6. An air-cooled and moisture-resistant LED lamp, comprising:

a lamp holder, with at least one driver received in the lamp holder, with at least one first venthole provided in the lamp holder, with at least one porous waterproof fabric externally or internally covered on the at least one first venthole;

a transparent shell engaged to the lamp holder, with the transparent shell and the lamp holder together defining a chamber therein, with the transparent shell including at least one second venthole therein, with at least one porous waterproof fabric externally or internally covered on the at least one second venthole;

a heat sink received in the chamber or integrally formed with the lamp holder, with the heat sink including a cavity therein; and

a luminosity module held in the chamber and electrically connected to the driver, with the luminosity module including a substrate mounted on the heat sink and at least one LED mounted on the substrate, with at least one ventilatory through-hole formed in the substrate and in communication with the cavity in the heat sink,

wherein the cavity in the heat sink, the ventilatory through-hole in the substrate, and the first and second ventholes reach a stack effect, allowing heat dissipation inside and outside of the heat sink based on air inflow and outflow.

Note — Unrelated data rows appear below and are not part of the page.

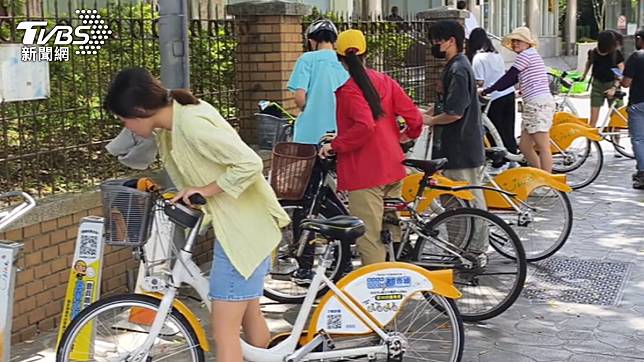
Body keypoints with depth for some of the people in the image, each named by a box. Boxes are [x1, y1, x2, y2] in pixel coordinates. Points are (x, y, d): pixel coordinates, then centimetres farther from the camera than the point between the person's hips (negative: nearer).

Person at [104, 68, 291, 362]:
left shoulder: (192, 124, -26)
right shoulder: (174, 117, 3)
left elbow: (250, 164, -27)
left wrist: (205, 190, -19)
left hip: (243, 228, -10)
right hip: (237, 225, 10)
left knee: (224, 331, -5)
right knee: (249, 314, 23)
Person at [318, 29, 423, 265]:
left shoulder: (348, 89, -12)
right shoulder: (385, 81, 7)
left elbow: (365, 126, -26)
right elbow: (414, 117, 4)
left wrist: (335, 145, -14)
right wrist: (408, 135, 25)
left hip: (365, 173, -7)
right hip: (393, 168, 7)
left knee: (369, 239, -2)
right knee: (390, 233, 20)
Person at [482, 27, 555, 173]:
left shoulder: (527, 54, -7)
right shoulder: (531, 55, 24)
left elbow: (508, 78, -9)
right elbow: (513, 79, 22)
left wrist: (487, 90, -3)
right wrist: (491, 90, 18)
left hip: (539, 104, -11)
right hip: (533, 105, 11)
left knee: (543, 147, -8)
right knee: (524, 146, 12)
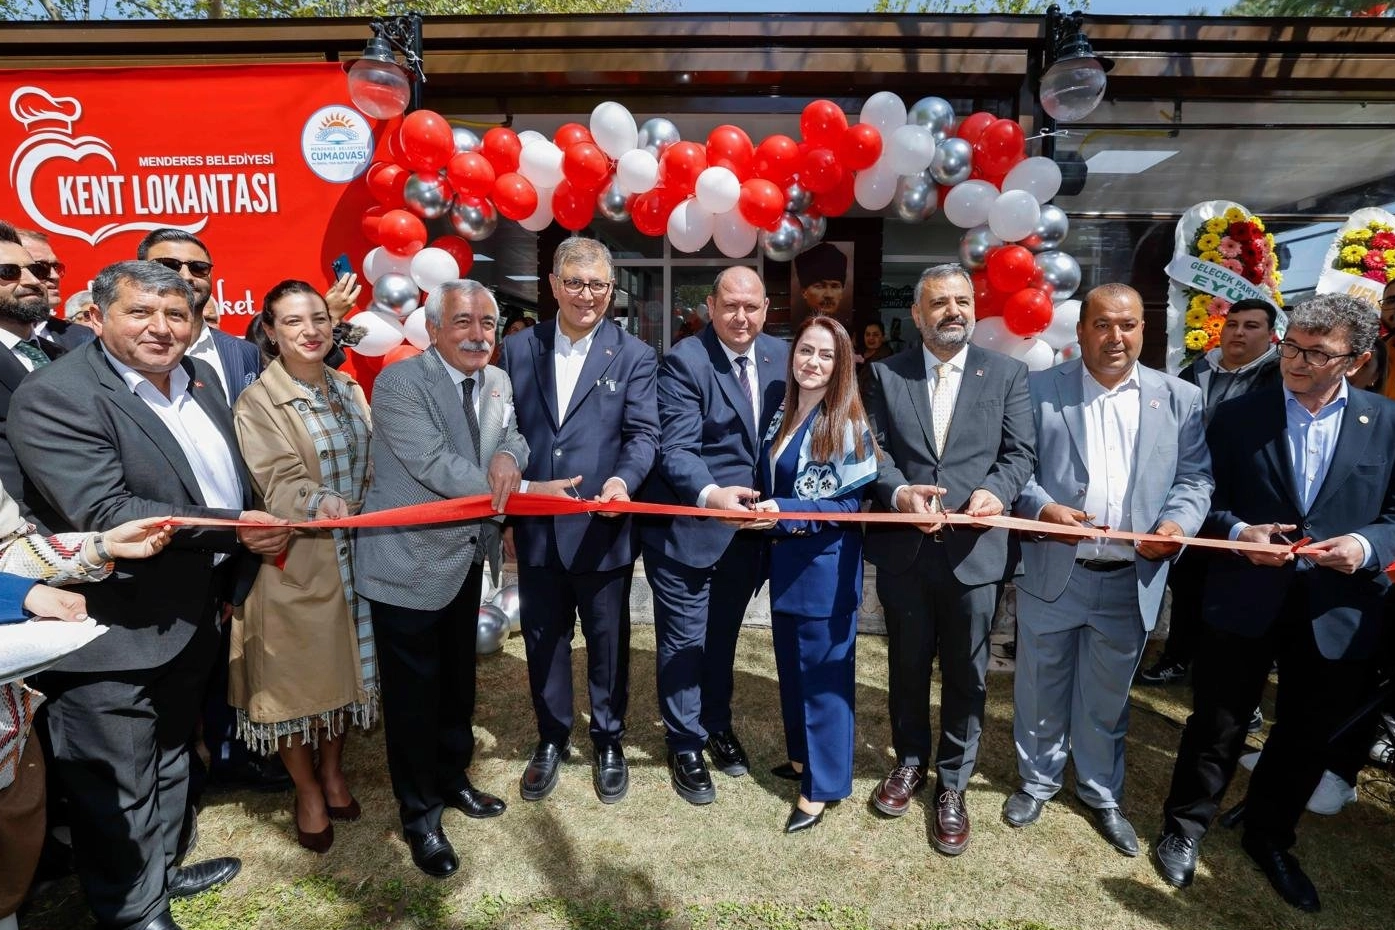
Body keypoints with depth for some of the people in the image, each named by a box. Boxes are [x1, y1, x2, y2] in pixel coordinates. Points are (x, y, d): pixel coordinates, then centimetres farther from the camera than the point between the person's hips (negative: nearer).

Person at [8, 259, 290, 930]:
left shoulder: (199, 377, 5)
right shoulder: (55, 396, -19)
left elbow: (232, 476, 14)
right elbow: (104, 514, -28)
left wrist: (237, 570, 7)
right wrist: (232, 528, -26)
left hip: (190, 617, 8)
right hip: (111, 636, -8)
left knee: (170, 758, 26)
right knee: (116, 792, 11)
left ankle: (161, 871, 47)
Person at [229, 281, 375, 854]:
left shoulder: (348, 389, 9)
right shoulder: (258, 401, -9)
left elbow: (370, 462, 9)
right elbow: (281, 484, -18)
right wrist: (326, 504, -37)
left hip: (354, 556, 5)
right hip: (297, 563, -5)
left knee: (344, 664, 15)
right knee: (298, 673, 8)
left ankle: (333, 770, 37)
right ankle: (307, 791, 28)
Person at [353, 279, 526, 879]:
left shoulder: (497, 383, 4)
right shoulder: (398, 384, -18)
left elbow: (513, 439, 10)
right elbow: (435, 465, -26)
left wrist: (508, 457, -17)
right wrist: (529, 492, -23)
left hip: (467, 557, 7)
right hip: (409, 563, -7)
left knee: (458, 679, 22)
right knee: (413, 692, 8)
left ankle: (452, 779, 44)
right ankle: (419, 814, 28)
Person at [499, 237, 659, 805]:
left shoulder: (634, 356, -1)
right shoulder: (519, 349, 6)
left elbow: (643, 433, -9)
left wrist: (624, 478, -29)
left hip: (602, 530, -2)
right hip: (535, 529, 2)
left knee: (608, 642, 13)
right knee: (544, 641, 16)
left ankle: (608, 742, 35)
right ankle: (551, 741, 37)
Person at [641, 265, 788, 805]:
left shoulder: (778, 356, 3)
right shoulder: (685, 361, -15)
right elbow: (676, 450, -22)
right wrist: (711, 494, -40)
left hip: (749, 525, 5)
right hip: (689, 527, -5)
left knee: (723, 634, 22)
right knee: (684, 639, 9)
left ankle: (718, 726, 43)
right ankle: (685, 745, 30)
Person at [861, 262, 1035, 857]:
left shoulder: (1007, 374, 4)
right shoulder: (885, 375, 4)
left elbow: (1019, 452, 0)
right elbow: (872, 449, 0)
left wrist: (995, 491, -20)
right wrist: (898, 491, -19)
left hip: (975, 547, 0)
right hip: (904, 547, 1)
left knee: (966, 675, 11)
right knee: (907, 667, 17)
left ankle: (952, 784, 31)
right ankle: (910, 762, 41)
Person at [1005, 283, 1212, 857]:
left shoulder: (1181, 399, 5)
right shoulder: (1039, 390, -1)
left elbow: (1195, 478, 4)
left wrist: (1179, 523, -14)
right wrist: (1042, 508, -19)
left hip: (1131, 580, 1)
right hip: (1051, 571, -1)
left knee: (1107, 697, 17)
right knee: (1041, 688, 14)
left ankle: (1101, 793, 38)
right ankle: (1038, 780, 36)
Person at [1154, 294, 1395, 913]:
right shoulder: (1239, 415, -2)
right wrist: (1238, 532, -17)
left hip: (1338, 611, 2)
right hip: (1245, 601, -2)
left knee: (1307, 737, 17)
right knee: (1218, 724, 10)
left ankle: (1269, 838, 40)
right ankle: (1184, 828, 31)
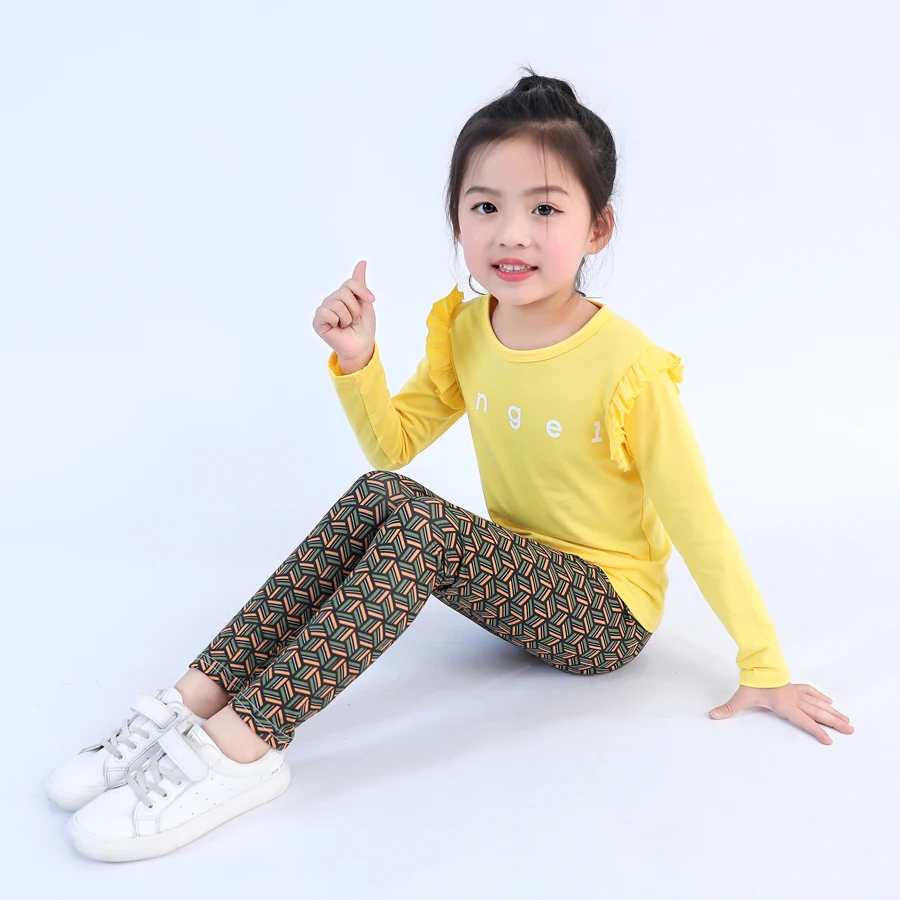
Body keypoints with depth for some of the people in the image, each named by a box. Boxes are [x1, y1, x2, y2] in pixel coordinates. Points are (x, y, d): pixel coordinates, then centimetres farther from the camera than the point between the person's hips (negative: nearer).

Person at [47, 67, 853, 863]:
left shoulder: (627, 368, -22)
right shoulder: (464, 331, -4)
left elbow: (696, 519, -15)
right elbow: (392, 445, 6)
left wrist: (764, 668, -11)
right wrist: (356, 359, -11)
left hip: (607, 614, -6)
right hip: (518, 573, 6)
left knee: (418, 518, -29)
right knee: (375, 495, -19)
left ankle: (242, 743, -31)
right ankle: (199, 696, -21)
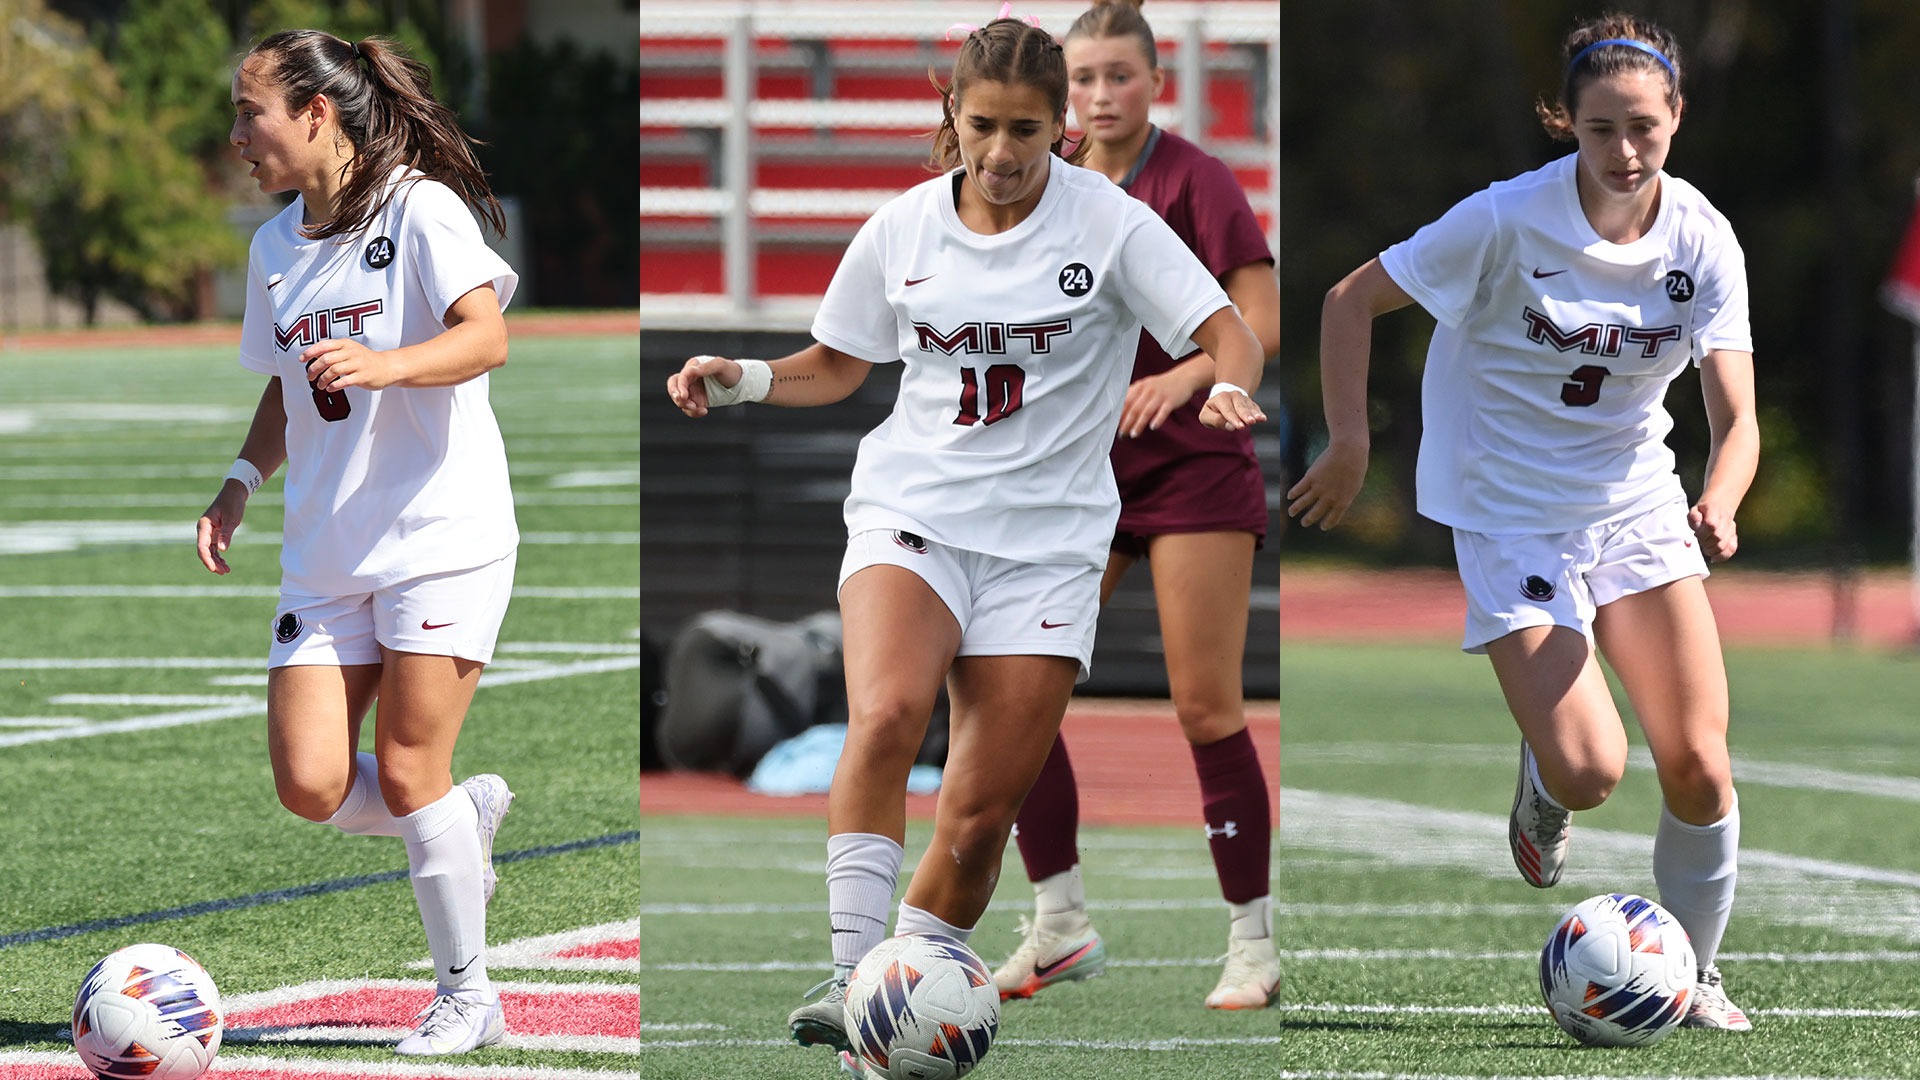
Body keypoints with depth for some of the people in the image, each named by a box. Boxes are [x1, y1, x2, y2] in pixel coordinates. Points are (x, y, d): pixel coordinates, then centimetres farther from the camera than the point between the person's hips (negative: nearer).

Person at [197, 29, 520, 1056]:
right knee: (310, 785, -7)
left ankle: (467, 994, 7)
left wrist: (385, 364, -37)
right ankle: (468, 816, 22)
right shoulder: (275, 246, 14)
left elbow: (485, 335, -20)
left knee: (407, 771, -8)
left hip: (441, 535, -6)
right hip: (327, 550, 6)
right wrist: (242, 481, 8)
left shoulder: (420, 209, -7)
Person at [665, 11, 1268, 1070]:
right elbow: (837, 365, 18)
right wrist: (741, 379, -1)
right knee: (884, 714, -29)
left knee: (981, 815, -4)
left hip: (1046, 544, -1)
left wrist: (1227, 387, -29)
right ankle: (851, 980, -30)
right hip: (911, 510, 1)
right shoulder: (901, 230, 5)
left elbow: (1224, 327, -7)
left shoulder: (1109, 224, -3)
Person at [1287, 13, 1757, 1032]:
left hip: (1639, 506, 3)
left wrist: (1719, 504, -36)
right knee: (1588, 771, -17)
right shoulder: (1510, 220, -19)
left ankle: (1693, 973, 17)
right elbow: (1352, 299, -7)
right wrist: (1349, 442, -13)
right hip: (1510, 514, -3)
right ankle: (1538, 791, 22)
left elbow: (1736, 416, -15)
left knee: (1699, 766, -6)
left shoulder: (1703, 240, -11)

7. The LED lamp according to claim 6, wherein a plurality of first ventholes is provided in the lamp holder and constitute air outlets, with a plurality of second ventholes provided in the transparent shell and constituting air inlets, with the at least one driver installed on a printed circuit board having a plurality of air vents, wherein the air vents in the printed circuit board, the cavity in the heat sink, the ventilatory through-hole in the substrate, and the first and second ventholes reach a stack effect, allowing heat dissipation inside and outside of the heat sink based on air inflow and outflow.

8. The LED lamp according to claim 6, wherein the lamp holder includes a top hood provided on an upper end thereof, with the at least one first venthole provided in the top hood, with the at least one driver installed on a printed circuit board having a plurality of air vents, wherein the air vents in the printed circuit board, the cavity in the heat sink, the ventilatory through-hole in the substrate, and the first and second ventholes reach a stack effect, allowing heat dissipation inside and outside of the heat sink based on air inflow and outflow.

9. The LED lamp according to claim 8, wherein a plurality of first ventholes is provided in the top hood and constitute air outlets, with a plurality of second ventholes provided in the transparent shell and constituting air inlets, with the lamp holder or the top hood being made from material for cooling and provided with cooling fins.

10. The LED lamp according to claim 8, wherein the top hood includes a convection piece on a top of the top hood, with the convection piece including convection holes in both sides thereof for dissipation of heat guided from the first ventholes, with the lamp holder, the top hood or the convection piece being made from material for cooling and provided with cooling fins.